» **Compito A**
Riassumi in due frasi il testo sul glifosato in Uruguay.
» **Compito B**
In base al testo sul glifosato in Uruguay, indica se ciascuna affermazione è corretta (sì o no) e cita le parole del testo che lo stabiliscono.
(i) Il 71% del miele analizzato conteneva tracce di glifosato oltre i limiti consentiti dalla normativa comunitaria.
(ii) Domenico Calandrello usa il glifosato più volte al mese.
(iii) Gli agricoltori della zona di Canelones considerano a rischio il settore della frutta e della verdura.
» **Compito C**
Prosegui il testo sul glifosato in Uruguay a partire dal punto in cui si ferma.

» **Testo fornito**
__________

Nel 2011 furono 35, lo scorso anno 166. Queste le motivazioni principali nei reclami alle autorità ministeriali in questi sette anni: 27% per l’uso del glifosato fuori i siti stabiliti, 20% per non rispettare le distanze minime dai centri abitativi, 15% per non rispettare le distanze dalle fonti d’acqua, 13% per la morte degli alveari e famiglie di api.
Proprio poche settimane fa, abbiamo raccontato l’ultimo congresso latinoamericano di apicoltura dove ha partecipato anche il ricercatore italiano Antonio Nanetti e si chiedeva una maggiore regolamentazione in materia.
Il miele uruguaiano è in pericolo come accusa da tanti anni la Sociedad Apícola Uruguaya (SAU). Lo dimostrano le esportazioni verso l’Unione Europea e in particolare la Germania crollate drasticamente: il 71% del miele analizzato conteneva tracce di glifosato superiori a quelle consentite dalla normativa comunitaria.
Gli agricoltori italiani della zona di Canelones dicono praticamente tutti la stessa cosa: il problema sono le piantagioni di soia e gli ogm, cresciute notevolmente negli ultimi anni per soddisfare la domanda internazionale. Il settore della frutta e della verdura è sicuro, tranquillizzano tutti.


“Noi siamo costretti a usare il glifosato per poter vendere i nostri prodotti nel mercato. Non abbiamo alternative. Se fa male allora perché lo Stato non lo proibisce? Noi siamo solo piccole pedine in un grosso problema mondiale che muove interessi enormi” raccontano in una famiglia italiana che preferisce rimanere anonima.
Parla chiaramente invece Domenico Calandrello, coltivatore di frutta nato nella provincia di Benevento: "Il problema sono i terreni di soia, riso e grano per l’uso indiscriminato che ne fanno. Nell'interno dell'Uruguay c'è una situazione problematica". "Noi - racconta- cerchiamo di usare il glifosato il meno possibile, una volta all'anno per pulire il terreno e con tutte le misure di precauzione. Lo utilizziamo solo sul 10% di un ettaro di terra. Siamo coscienti del pericolo e usiamo la massima cautela".
Nell’interno profondo del paese però le cose sono abbastanza diverse: "Ho visto cose incredibili, paesaggi completamente cambiati senza più animali né pesci per via dell’uso indiscriminato del glifosato".

__________

(Esercizi di interpretazione di grafici)
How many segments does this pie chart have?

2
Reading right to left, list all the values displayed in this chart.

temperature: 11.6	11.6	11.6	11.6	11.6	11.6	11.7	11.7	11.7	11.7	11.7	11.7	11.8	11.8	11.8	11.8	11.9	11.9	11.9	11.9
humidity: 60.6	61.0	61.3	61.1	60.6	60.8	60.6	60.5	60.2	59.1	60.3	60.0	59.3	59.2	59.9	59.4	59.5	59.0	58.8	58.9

__________

» **Risposta scritta A**
Il 71% del miele uruguaiano analizzato conteneva tracce di glifosato superiori ai limiti della normativa comunitaria, e le esportazioni verso l'Unione Europea, in particolare verso la Germania, sono crollate. Secondo gli agricoltori italiani della zona di Canelones il problema sono le piantagioni di soia e gli ogm, e alcuni di loro dicono di essere costretti a usare il glifosato o di usarlo il meno possibile e con cautela.

» **Risposta scritta B**
(i) Sì: "il 71% del miele analizzato conteneva tracce di glifosato superiori a quelle consentite dalla normativa comunitaria".
(ii) No: "una volta all'anno per pulire il terreno e con tutte le misure di precauzione".
(iii) No: "Il settore della frutta e della verdura è sicuro, tranquillizzano tutti."

» **Risposta scritta C**
Ripete spesso la parola "equilibrio" Muzio Giudice, della provincia di Salerno, coltivatore di mele e pesche. "Non bisogna lasciarsi influenzare dagli annunci. Il tema è complesso e per questo noi ci facciamo consigliare dai tecnici. Io ascolto ed eseguo quello che mi dicono".
Sulla stessa linea di Calandrello, anche Giudice dice di "usare il prodotto una volta all'anno e con estrema cautela per bruciare le erbacce" e - assicura- "non restano residui". "Il problema si ha quando ne viene fatto un uso indiscriminato, senza rispettare le limitazioni e vicino ai corsi d'acqua che vengono contaminati. L’ideale sarebbe avere un sistema di tracciabilità della frutta per informare i consumatori su tutta la filiera produttiva come viene fatto con la carne".
"L'uomo si distrugge da solo" dice con un marcato accento ligure e un velo di tristezza Candido Garrone, il più critico al riguardo. "In Uruguay c'è un inquinamento altissimo, specialmente nell'acqua, per i prodotti che vengono utilizzati. Non è solo il glifosato, è una tendenza generale che deve far preoccupare. Qui si arriva sempre in ritardo ma le cose devono cambiare".
Così come gli altri agricoltori, anche Garrone chiama in causa le coltivazioni di soia nell'interno che "sono le peggiori per l'abuso di glifosato" mentre sulla frutta e la verdura non ci sono preoccupazioni. "Ho visto posti dove c'erano pesci, lepri ed altri animali. Oggi non c'è più niente. C'è qualcosa che non va. Chi conosce la terra lo ha già capito".